If you’re getting ready to toss out the holiday cards you received this year, think twice. You can give them a second life as no-cost gift tags next December. (You will find instructions here.)
Or, you can use them as no-cost thank you notes. Using the following technique will turn those holiday cards into “thank you” postcards. Postcard stamps cost 15 cents less than regular stamps as long as the card meets U.S. Postal Service size specifications.
Here’s how to do it:
About three minutes
- Holiday cards you’ve received
- Paper cutter or scissors
- Writing utensil(s)
- Return address labels (optional)
Pick out an appropriate card. If it has a holiday-themed picture on it, that’s OK. The holiday season isn’t over quite yet, and the card is to say “thank you” for a holiday gift. But if it has a holiday-specific message such as “Merry Christmas,” it won’t work as a post-Christmas thank you note. (Although it will work as a Christmas postcard next year.) Also, if the original card sender wrote on the inside left side of the card, it won’t work as either a thank you note or a Christmas postcard.

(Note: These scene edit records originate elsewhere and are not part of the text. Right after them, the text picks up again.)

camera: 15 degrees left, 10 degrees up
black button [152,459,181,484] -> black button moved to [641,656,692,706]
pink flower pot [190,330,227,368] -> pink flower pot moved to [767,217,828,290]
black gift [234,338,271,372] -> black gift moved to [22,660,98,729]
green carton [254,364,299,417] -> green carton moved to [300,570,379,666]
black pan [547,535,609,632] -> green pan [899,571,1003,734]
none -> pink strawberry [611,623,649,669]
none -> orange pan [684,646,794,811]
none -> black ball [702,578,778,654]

- Cut the card into two pieces along the fold. This works best with a paper cutter, but scissors will work.
- Toss out the back half of the card.
- Turn the front half over to the blank side.

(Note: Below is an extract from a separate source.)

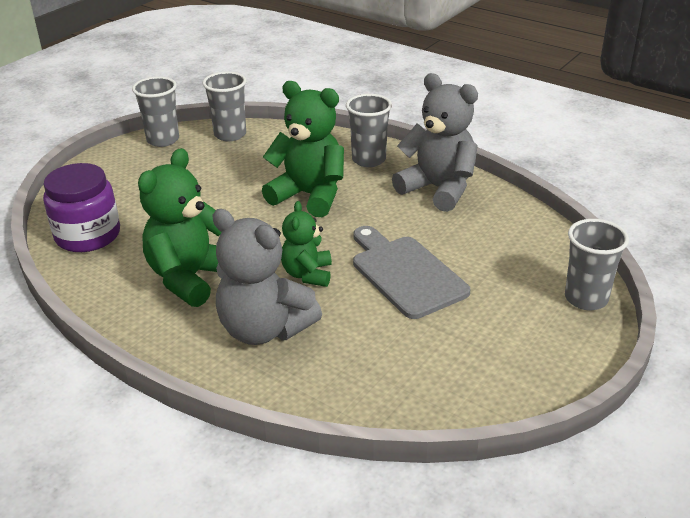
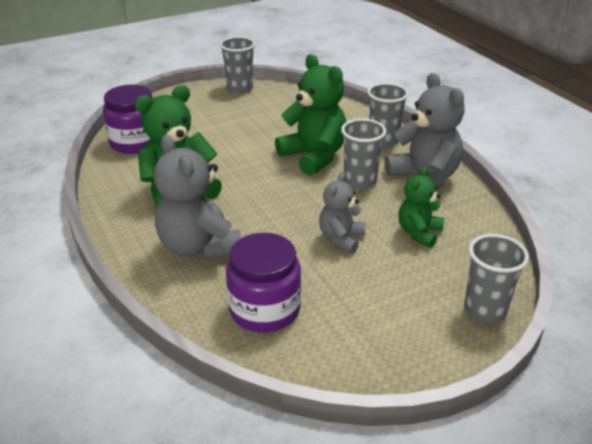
camera: 25 degrees right, 0 degrees up
grey cup [203,71,246,141] -> grey cup moved to [341,118,386,190]
green teddy bear [281,201,332,287] -> green teddy bear moved to [398,167,444,248]
grey cutting board [353,226,470,319] -> grey teddy bear [319,172,366,254]
none -> purple jar [226,233,301,332]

- Stick a return address label in whichever corner you want to be the upper left. Alternatively, write your name and address in the same place. If you plan to write a long thank you note, position the return address as close to the edge as possible to maximize the writing room.
- Stick a stamp in the upper right corner. Again, position it close to the edge if you want to maximize the writing room.

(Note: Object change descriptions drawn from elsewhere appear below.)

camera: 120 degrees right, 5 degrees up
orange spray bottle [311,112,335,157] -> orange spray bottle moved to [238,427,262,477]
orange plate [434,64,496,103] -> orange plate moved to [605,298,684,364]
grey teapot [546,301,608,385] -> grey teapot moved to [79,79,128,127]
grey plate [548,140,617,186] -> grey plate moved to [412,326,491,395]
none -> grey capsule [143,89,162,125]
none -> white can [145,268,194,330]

- Write the recipient’s name and address on the right side. You can position it close to the edge if you need the room, but make sure your writing is legible. To help the postcard reach the recipient quickly, use his or her 10-digit ZIP code, which you can look up at USPS.com.
- Use a straightedge to draw a vertical line to separate the recipient’s name and address from the blank area where you will write your message. This isn’t necessary, but it makes it a lot easier to ensure the writing in the two areas doesn’t run together such that the post office won’t be able to read the address.
Now you’re ready to add the thank you part. If you want to get fancy, you can use something other than a blue or black pen. But make sure that any writing instrument you use on any part of the card won’t bleed if the postcard catches a few raindrops on its way to the recipient.